Sultan Knish has this to add:
Jews do vote fairly predictably but the most predictable percentage of the Jewish vote breaks down into three categories, senior citizens who grew up with FDR or the memory of FDR and treat the Democratic party as a safety blanket against fascism and the depression, Jewish women for whom gender is highly important and are career oriented and thirdly an assimilated class of politically liberal yuppies with very little in the way of a Jewish identity…
McCain will however not make a great deal of inroads with the latter category of younger liberal yuppies because they are liberal first, followed by a catalog card of identities, with Jewish and American appearing on the list somewhere in the back or not at all. Which is why asking why they don’t vote following Jewish interests or Israel is pointless, because they really don’t consider themselves particularly Jewish. And really they aren’t.

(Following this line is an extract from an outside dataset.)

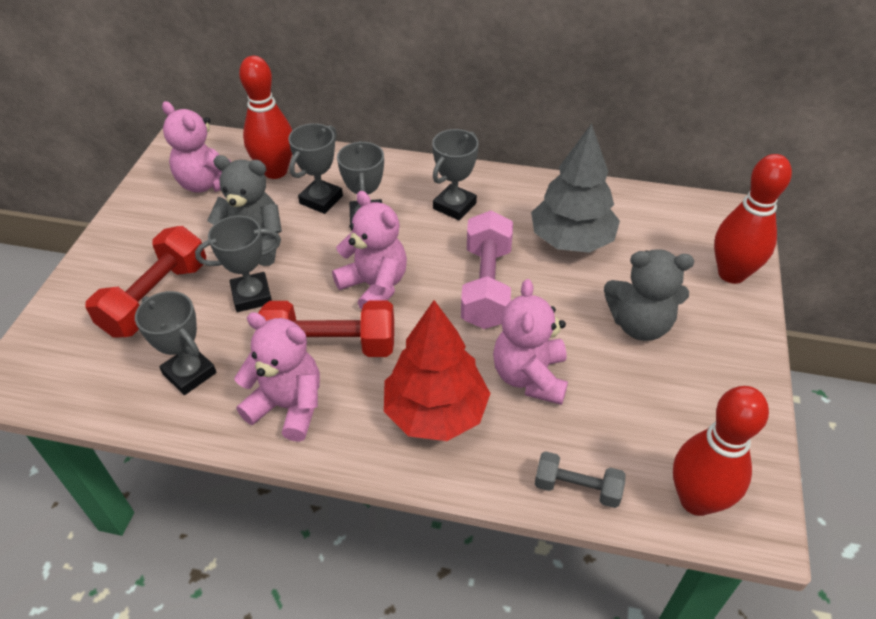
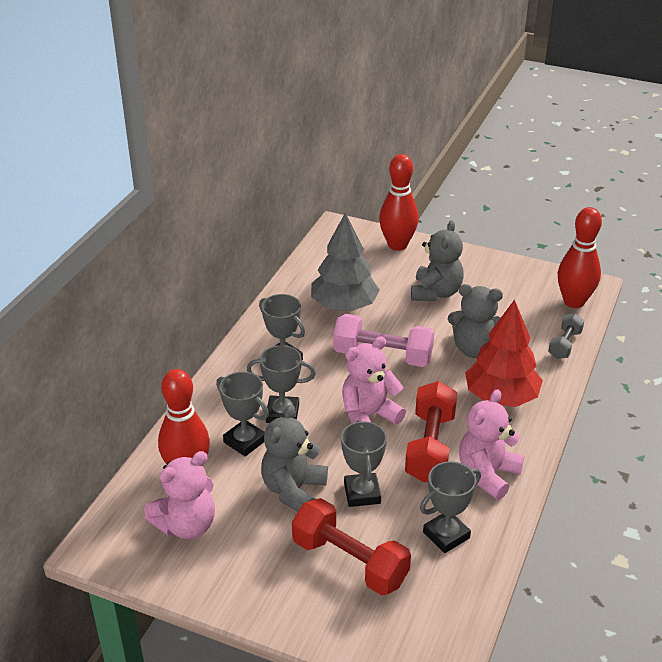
camera: 80 degrees left, 10 degrees down
pink teddy bear [493,279,568,405] -> grey teddy bear [448,284,503,358]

I usually avoid denying a particular identity to people (Jewish, leftist, conservative, etc.), especially when they self-identify with that particular identity. For example, if someone identifies themselves as Jewish I don’t question that. But the Sultan is correct in pointing out the mushiness of this identity (and the concept of identity in general) as well as the notion that all of us are packages of an assortment of interrelated identities (religious, class, ethnic, political, nationality, gender, etc.). Which identity takes precedence? And can we ever truly disentangle these identities from each other?